_Aim of the exercise_: Nothing below is to be printed except the lines between the line holding "cells exhibit medium" and the line holding "staining of colorectal", inclusive, each exactly as it appears.

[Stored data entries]
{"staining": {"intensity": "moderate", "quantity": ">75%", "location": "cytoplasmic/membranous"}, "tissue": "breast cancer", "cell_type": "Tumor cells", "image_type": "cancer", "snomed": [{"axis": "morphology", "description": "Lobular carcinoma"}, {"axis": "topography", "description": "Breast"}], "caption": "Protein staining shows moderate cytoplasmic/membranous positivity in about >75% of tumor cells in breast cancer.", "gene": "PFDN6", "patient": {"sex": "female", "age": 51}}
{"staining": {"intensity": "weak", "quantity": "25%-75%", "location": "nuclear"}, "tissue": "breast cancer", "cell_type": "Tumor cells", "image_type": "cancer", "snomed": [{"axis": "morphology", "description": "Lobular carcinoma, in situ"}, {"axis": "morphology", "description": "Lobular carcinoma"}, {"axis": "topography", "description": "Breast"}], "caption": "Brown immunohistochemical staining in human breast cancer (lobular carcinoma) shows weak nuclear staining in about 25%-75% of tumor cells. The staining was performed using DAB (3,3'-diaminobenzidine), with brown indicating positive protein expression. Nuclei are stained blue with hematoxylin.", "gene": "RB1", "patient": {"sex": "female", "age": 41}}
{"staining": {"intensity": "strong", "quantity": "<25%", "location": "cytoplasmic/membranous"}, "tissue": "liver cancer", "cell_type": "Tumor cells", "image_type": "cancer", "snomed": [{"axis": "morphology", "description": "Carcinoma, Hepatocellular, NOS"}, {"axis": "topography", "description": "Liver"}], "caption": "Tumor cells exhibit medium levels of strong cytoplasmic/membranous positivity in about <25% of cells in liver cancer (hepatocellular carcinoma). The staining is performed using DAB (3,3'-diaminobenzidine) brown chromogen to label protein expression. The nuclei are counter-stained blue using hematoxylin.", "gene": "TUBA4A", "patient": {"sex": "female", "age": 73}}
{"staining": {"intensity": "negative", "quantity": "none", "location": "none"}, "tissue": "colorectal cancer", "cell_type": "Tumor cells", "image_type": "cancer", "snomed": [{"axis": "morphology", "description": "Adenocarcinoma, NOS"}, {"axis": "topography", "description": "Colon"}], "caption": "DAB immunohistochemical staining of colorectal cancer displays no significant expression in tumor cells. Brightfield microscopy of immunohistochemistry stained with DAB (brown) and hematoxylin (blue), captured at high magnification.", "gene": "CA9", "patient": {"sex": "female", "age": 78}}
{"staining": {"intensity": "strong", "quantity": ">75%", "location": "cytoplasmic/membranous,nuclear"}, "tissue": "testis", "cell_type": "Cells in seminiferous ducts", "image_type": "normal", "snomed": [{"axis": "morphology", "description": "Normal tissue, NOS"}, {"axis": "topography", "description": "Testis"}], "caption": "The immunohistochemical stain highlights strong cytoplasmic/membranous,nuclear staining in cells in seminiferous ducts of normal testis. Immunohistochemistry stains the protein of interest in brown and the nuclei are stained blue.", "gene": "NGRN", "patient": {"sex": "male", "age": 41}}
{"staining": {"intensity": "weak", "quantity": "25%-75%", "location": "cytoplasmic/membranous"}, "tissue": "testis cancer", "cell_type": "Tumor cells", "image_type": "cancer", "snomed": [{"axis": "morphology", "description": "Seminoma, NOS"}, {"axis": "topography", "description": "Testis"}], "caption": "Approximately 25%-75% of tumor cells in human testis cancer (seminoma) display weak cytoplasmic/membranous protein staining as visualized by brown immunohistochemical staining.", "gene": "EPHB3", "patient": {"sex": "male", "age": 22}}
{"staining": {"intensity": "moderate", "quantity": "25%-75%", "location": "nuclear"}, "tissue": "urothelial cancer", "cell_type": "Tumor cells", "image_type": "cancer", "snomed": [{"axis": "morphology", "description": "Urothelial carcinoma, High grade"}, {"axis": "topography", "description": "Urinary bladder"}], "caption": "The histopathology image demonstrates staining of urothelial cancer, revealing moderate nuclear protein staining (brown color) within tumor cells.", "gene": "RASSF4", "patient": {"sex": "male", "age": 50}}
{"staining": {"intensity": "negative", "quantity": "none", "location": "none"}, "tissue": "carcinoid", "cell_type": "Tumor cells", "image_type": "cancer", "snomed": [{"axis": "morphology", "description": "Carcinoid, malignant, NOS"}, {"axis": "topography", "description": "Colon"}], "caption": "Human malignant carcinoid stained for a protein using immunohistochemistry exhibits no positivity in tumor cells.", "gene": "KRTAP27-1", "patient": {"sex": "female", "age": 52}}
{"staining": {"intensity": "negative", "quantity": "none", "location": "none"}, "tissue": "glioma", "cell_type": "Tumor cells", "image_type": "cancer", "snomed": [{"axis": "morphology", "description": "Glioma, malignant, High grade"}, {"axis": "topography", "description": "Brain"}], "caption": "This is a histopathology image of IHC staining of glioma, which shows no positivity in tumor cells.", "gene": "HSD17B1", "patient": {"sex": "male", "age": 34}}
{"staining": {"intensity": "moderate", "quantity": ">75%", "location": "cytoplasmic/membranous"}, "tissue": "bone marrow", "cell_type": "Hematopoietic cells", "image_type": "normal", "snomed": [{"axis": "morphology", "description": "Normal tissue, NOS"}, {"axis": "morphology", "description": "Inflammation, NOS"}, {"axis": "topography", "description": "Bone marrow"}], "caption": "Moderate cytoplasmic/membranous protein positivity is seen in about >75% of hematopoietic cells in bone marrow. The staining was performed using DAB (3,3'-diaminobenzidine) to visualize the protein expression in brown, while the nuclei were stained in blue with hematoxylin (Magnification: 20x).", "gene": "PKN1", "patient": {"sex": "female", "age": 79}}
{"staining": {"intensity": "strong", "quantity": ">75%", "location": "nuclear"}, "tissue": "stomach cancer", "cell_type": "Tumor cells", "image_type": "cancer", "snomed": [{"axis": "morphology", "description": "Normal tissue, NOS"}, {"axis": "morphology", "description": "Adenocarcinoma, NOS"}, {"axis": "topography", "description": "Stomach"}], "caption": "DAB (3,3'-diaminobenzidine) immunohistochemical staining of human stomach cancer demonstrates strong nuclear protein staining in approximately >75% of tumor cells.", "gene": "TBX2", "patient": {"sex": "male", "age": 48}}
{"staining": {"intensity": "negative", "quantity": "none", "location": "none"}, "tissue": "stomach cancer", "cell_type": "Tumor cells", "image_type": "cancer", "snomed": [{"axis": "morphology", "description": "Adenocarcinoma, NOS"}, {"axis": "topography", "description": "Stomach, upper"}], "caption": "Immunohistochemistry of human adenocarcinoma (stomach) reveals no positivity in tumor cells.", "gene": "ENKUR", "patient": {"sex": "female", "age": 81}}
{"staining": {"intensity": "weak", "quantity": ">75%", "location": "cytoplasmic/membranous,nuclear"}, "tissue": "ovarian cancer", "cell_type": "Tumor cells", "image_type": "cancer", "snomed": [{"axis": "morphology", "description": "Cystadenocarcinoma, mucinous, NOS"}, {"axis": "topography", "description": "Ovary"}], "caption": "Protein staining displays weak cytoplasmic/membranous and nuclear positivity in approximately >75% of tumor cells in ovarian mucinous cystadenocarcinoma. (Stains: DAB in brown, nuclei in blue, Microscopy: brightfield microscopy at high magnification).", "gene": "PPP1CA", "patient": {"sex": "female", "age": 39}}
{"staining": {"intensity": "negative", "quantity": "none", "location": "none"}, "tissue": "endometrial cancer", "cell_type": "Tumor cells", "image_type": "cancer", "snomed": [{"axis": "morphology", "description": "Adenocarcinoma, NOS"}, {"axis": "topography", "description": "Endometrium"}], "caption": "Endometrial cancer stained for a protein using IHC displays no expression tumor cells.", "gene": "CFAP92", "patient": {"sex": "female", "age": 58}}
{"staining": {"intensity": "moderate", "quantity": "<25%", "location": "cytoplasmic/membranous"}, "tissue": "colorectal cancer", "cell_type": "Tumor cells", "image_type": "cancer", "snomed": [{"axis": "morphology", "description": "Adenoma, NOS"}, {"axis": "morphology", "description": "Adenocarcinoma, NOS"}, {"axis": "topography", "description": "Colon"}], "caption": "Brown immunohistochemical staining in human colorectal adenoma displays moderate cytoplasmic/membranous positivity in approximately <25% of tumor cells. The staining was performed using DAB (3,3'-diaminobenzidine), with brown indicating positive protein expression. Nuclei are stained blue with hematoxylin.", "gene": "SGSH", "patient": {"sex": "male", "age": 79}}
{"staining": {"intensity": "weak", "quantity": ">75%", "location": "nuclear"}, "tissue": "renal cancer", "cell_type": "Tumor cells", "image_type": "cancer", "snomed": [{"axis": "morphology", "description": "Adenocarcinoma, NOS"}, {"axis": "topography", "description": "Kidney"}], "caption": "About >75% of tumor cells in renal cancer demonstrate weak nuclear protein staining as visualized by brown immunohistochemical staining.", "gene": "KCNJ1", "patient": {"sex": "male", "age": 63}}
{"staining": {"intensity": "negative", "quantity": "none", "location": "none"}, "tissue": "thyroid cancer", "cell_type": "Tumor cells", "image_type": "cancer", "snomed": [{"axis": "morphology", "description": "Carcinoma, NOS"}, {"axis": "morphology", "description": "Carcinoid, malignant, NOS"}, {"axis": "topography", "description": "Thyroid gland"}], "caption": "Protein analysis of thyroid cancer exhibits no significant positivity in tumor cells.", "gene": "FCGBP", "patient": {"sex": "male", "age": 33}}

_Response to this task_:
{"staining": {"intensity": "strong", "quantity": "<25%", "location": "cytoplasmic/membranous"}, "tissue": "liver cancer", "cell_type": "Tumor cells", "image_type": "cancer", "snomed": [{"axis": "morphology", "description": "Carcinoma, Hepatocellular, NOS"}, {"axis": "topography", "description": "Liver"}], "caption": "Tumor cells exhibit medium levels of strong cytoplasmic/membranous positivity in about <25% of cells in liver cancer (hepatocellular carcinoma). The staining is performed using DAB (3,3'-diaminobenzidine) brown chromogen to label protein expression. The nuclei are counter-stained blue using hematoxylin.", "gene": "TUBA4A", "patient": {"sex": "female", "age": 73}}
{"staining": {"intensity": "negative", "quantity": "none", "location": "none"}, "tissue": "colorectal cancer", "cell_type": "Tumor cells", "image_type": "cancer", "snomed": [{"axis": "morphology", "description": "Adenocarcinoma, NOS"}, {"axis": "topography", "description": "Colon"}], "caption": "DAB immunohistochemical staining of colorectal cancer displays no significant expression in tumor cells. Brightfield microscopy of immunohistochemistry stained with DAB (brown) and hematoxylin (blue), captured at high magnification.", "gene": "CA9", "patient": {"sex": "female", "age": 78}}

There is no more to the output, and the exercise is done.